Ses moyens juridiques ont été renforcés par la loi n° 2023-610 du 18 juillet 2023 visant à donner aux services des douanes les moyens de faire face aux nouvelles menaces. Les saisies pour contrefaçon ont doublé depuis cette loi récente.

Ses moyens financiers ont également été accrus, essentiellement afin de renforcer la lutte contre le trafic de stupéfiants45(*).

Les moyens humains de la douane ont diminué d'un quart depuis les années 1990, de 22 000 au début des années 1980 à moins de 17 000 en 2023, alors que ses missions se sont intensifiées et diversifiées.

· Faire de la contrefaçon une priorité de l'Office européen de lutte anti-fraude, rendre compétent le Parquet européen46(*), renforcer la coopération douanière notamment avec la Belgique et les Pays-Bas

L'article 325 du traité sur le fonctionnement de l'Union européenne (TFUE) constitue la base légale de la lutte contre la fraude de l'Union européenne, en précisant qu'elle relève de la responsabilité conjointe des États membres et de l'Union européenne. Les États membres doivent ainsi prendre « les mêmes mesures pour combattre la fraude portant atteinte aux intérêts financiers de l'Union que celles qu'ils prennent pour combattre la fraude portant atteinte à leurs propres intérêts financiers ».

L'Office européen de lutte antifraude (OLAF) a été créé en 1999 sur décision de la Commission. Sa mission est de détecter les cas de fraude relatifs à toutes les dépenses du budget de l'Union européenne, et certains domaines de recettes de l'Union européenne, principalement le recouvrement des droits de douane. Cette décision fait référence, de manière assez générale, aux « enquêtes administratives internes destinées à lutter contre la fraude, contre la corruption et contre toute autre activité illégale portant atteinte aux intérêts financiers des Communautés ».

Il conviendrait donc de faire de la lutte contre la contrefaçon une priorité de la politique européenne de lutte contre la fraude afin de mobiliser la direction générale « Fiscalité et Union douanière » (DG TAXUD), placée sous la responsabilité du commissaire européen au commerce et à la sécurité économique, Maro efèoviè et du Comité du Code des douanes.


* 44 Selon le rapport de l'Assemblée nationale n° 1846 du 9 novembre 2023 d'évaluation de la lutte contre la contrefaçon.
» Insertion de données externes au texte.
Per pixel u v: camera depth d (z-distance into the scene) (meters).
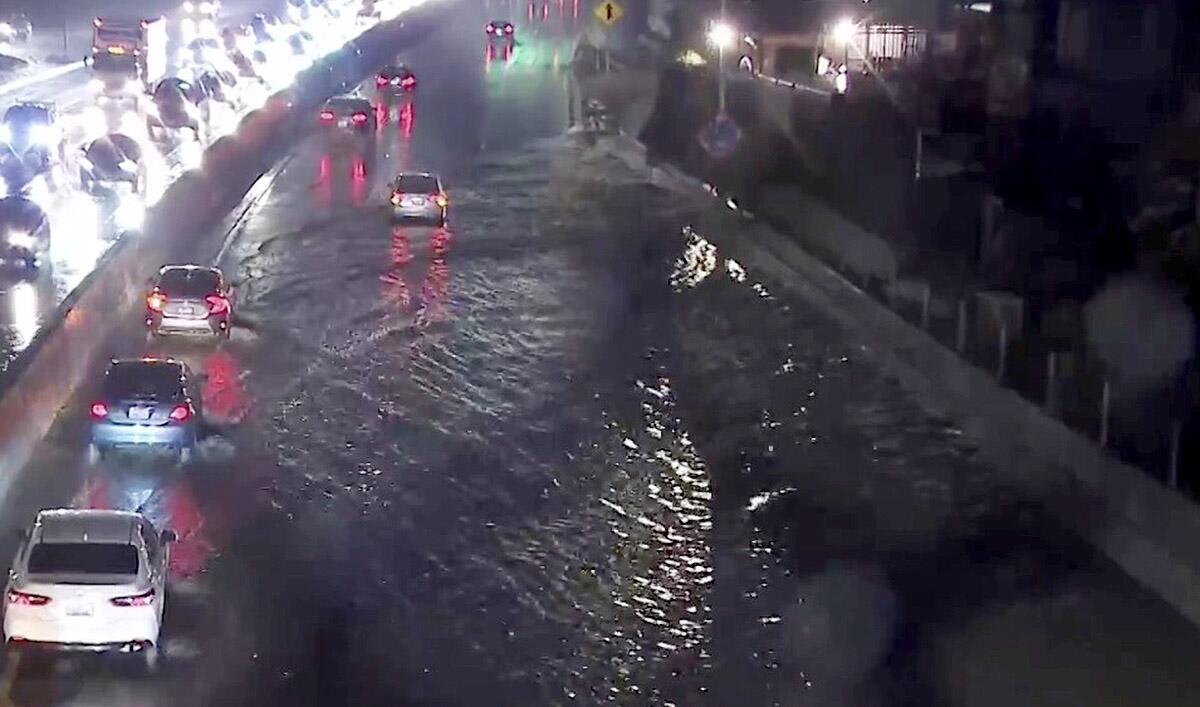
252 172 54.84
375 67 89.94
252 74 78.19
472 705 16.31
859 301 35.19
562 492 23.81
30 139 48.94
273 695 16.33
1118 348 28.73
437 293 38.22
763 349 33.03
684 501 23.53
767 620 18.97
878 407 28.69
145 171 50.25
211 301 32.28
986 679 17.19
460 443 26.23
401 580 20.00
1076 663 17.62
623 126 68.06
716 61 63.84
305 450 25.50
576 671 17.31
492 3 127.19
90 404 27.08
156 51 70.00
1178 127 40.84
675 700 16.62
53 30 93.88
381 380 30.19
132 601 16.73
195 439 25.08
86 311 30.44
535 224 47.72
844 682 17.12
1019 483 24.38
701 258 43.19
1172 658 17.78
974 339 30.53
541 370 31.19
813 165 50.19
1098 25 45.75
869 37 59.53
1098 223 37.31
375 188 53.53
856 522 22.66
* 45 Voir le rapport d'information n° 45 du 12 octobre 2022 de la commission des finances sur l'organisation et les moyens de la Douane face au trafic de stupéfiants.

* 46 Il a actuellement le pouvoir d'enquêter et d'engager des poursuites au sujet d'infractions portant atteinte aux intérêts financiers de l'Union européenne. Il peut mener des enquêtes transfrontières sur des fraudes concernant des fonds européens d'un montant supérieur à 10 000 euros ou sur des cas de fraude transfrontière à la TVA entraînant un préjudice supérieur à 10 millions d'euros.